>> BEGIN Given entries
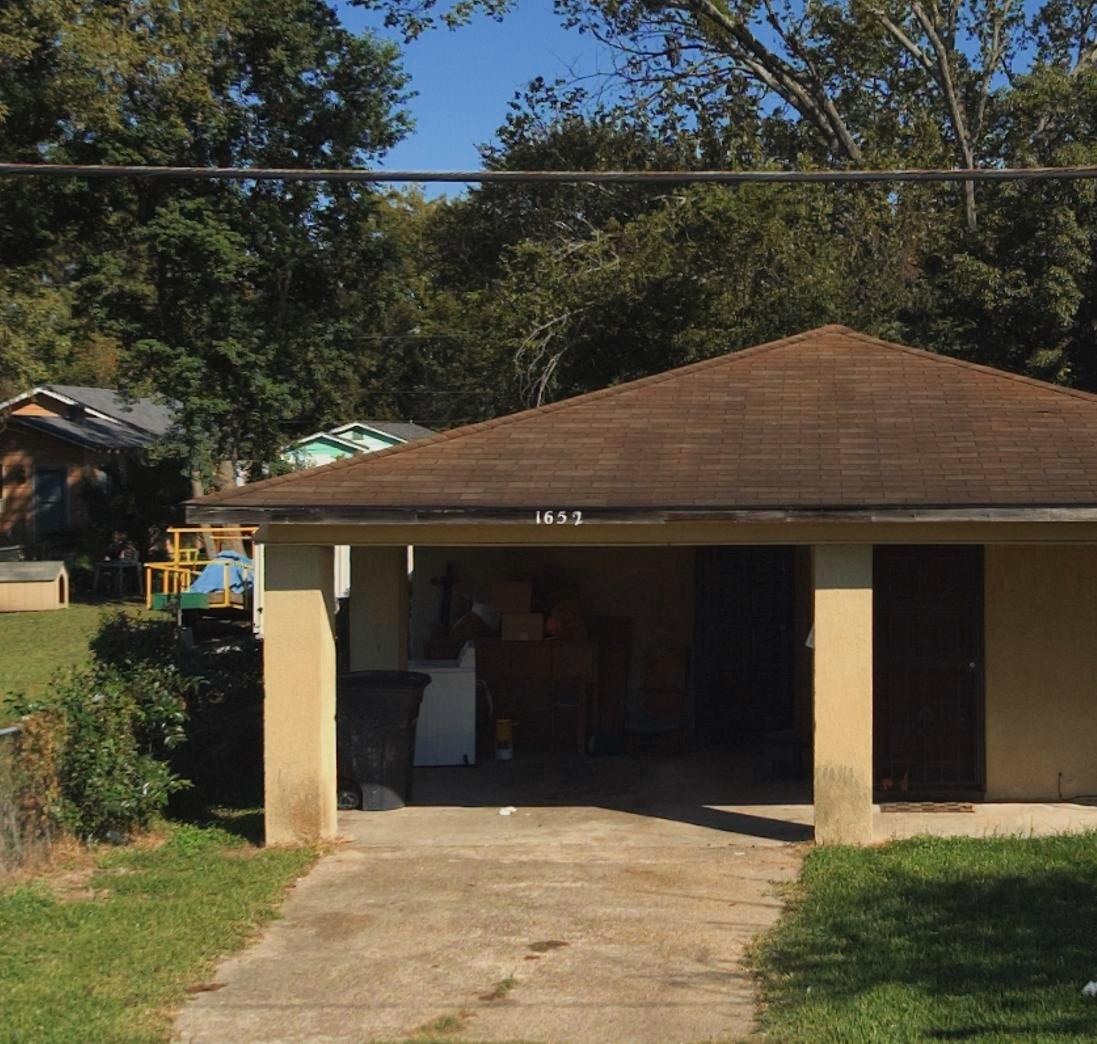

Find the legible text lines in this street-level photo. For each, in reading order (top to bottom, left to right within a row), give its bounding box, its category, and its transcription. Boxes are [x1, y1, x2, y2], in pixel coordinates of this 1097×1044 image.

[534, 509, 584, 526] StreetNumber: 1652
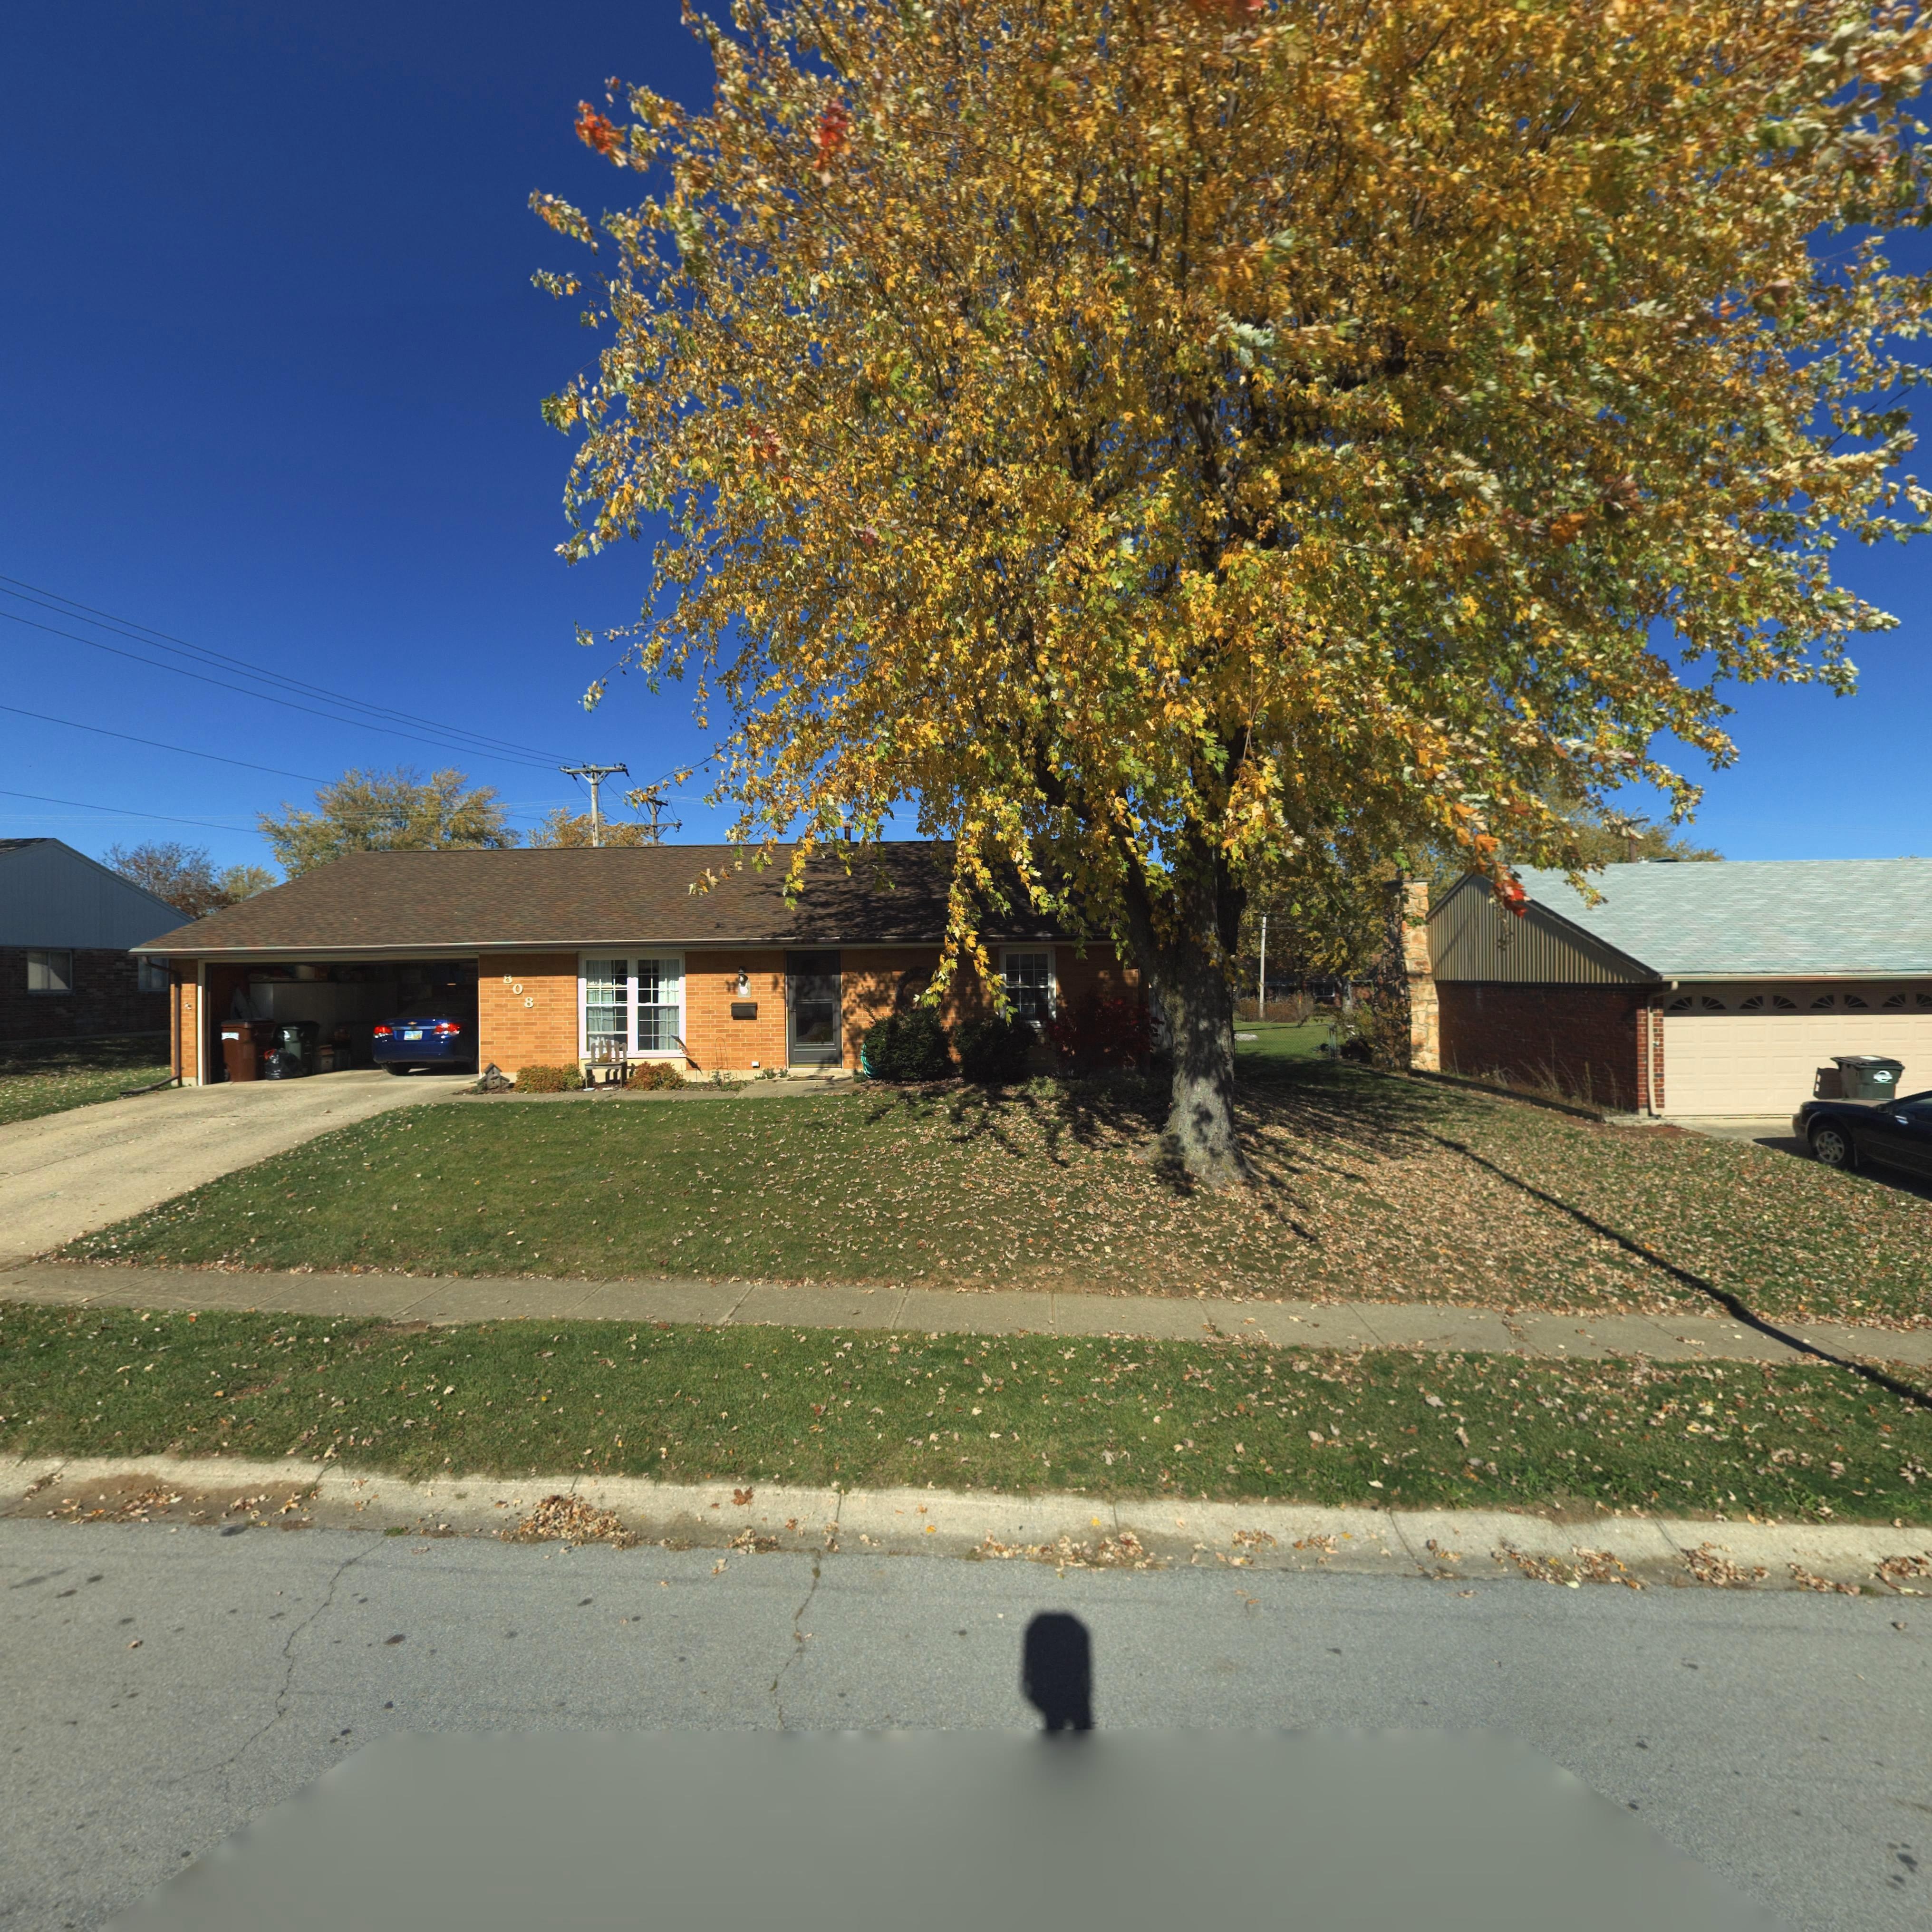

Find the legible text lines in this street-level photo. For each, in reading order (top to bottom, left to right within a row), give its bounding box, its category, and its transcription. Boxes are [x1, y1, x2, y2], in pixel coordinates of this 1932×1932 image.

[502, 973, 533, 1008] StreetNumber: 808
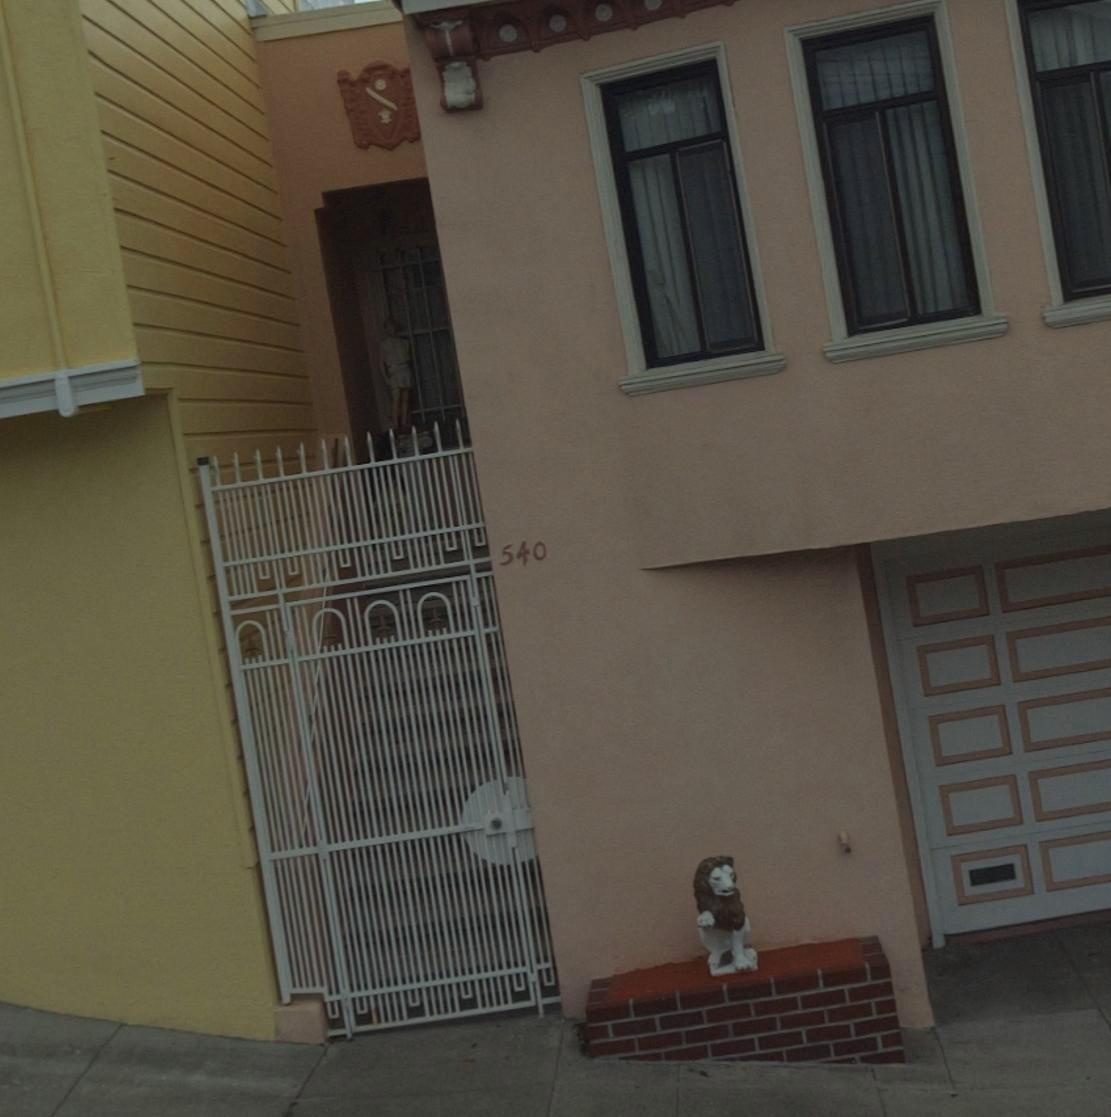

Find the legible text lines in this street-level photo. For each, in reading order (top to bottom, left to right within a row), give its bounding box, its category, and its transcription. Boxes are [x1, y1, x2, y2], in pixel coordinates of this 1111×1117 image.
>> END Given entries
▸ What is asked
Rescale the entries by repeating every line, requests included, and multiplying each number in the answers (box coordinates and transcribed street numbers alike) by 2.1, rounded to whole numbers with halves going up. Leave the pictures out of your reply.

▸ Answer to this problem
Find the legible text lines in this street-level photo. For each, in reading order (top to bottom, left to right within a row), give its bounding box, its category, and its transcription. Boxes are [x1, y1, x2, y2], in pixel coordinates of this 1097×1044 image.

[1121, 1069, 1226, 1105] StreetNumber: 3469

Find the legible text lines in this street-level photo. For each, in reading order (top to bottom, left to right within a row), give its bounding box, its category, and its transcription. Boxes are [x1, y1, x2, y2], in pixel coordinates of this 1932×1932 image.

[1054, 2043, 1119, 2117] StreetNumber: 1697

Find the legible text lines in this street-level photo. For each, in reading order (top to bottom, left to right within a row), give its bounding box, its category, and its transcription. Boxes are [x1, y1, x2, y2], in pixel coordinates of this 1111×1117 image.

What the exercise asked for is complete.